Step one is to fill out an emergency contact form for every member of your family. Be sure to include any relatives who are dependent upon you for their safety -- parents, grandparents or those who are physically or mentally challenged. Even if you have a family member under care in a nursing home or a child away at school, this doesn't mean their emergency information will be readily available.
If you don't have one, an adult and children's version can be downloaded free from our web site. Once you fill out an emergency contact form for each member of your immediate family, the next question is where to put it.
Make a few copies of each form and place a set in a few easy to reach places. First, place one set in a plastic zipper bag, to keep them dry and dust free and put it in a location near your home phone, either in a drawer under the phone, in a kitchen drawer, or a writing desk in the vicinity. Another idea is to put the information into a water tight container, like a plastic bottle and put it in your freezer.
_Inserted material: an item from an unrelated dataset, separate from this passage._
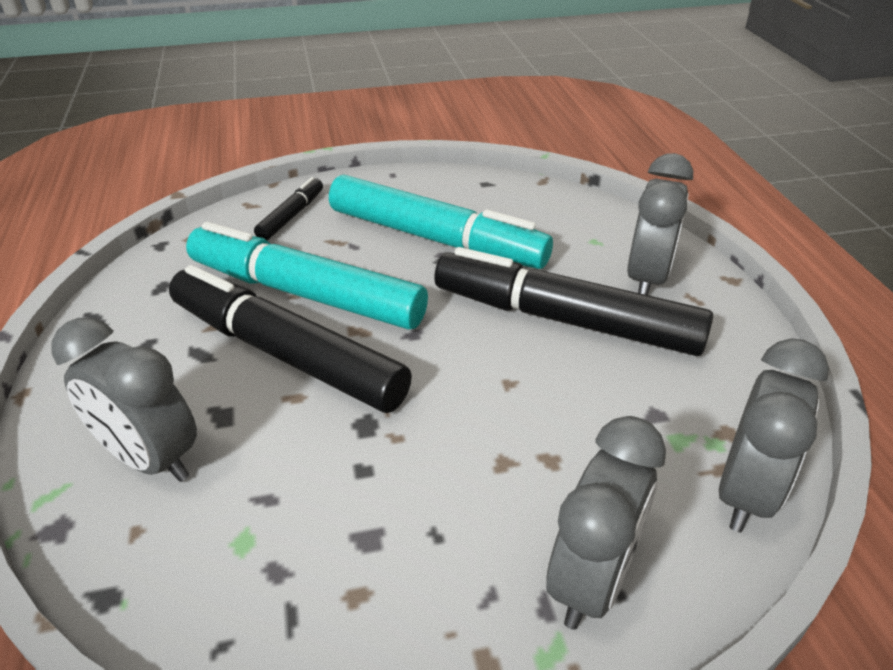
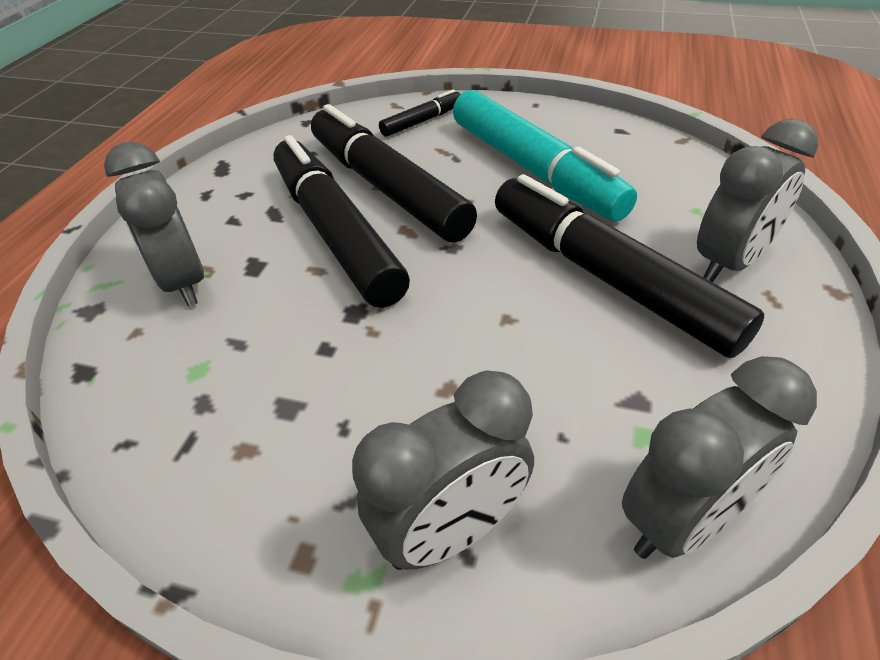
camera: 30 degrees right, 5 degrees up
(305, 294) = (386, 188): turquoise marker -> black marker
Even after the force of Hurricane Katrina, many times the only thing still in tact in a badly damaged home, is the refrigerator!
If the contact information is not easy to find, put a note where ever your emergency numbers are located (by the phone or on the refrigerator) where the information can be located.
Place a copy of your children's form in their school record, day care record or with your child's caregiver.
The tiny emergency forms sent out to parent's at the beginning of the school year are rarely returned and even if they are, have so little information on them, they can be useless. Make sure the information you want the school to have is at their fingertips.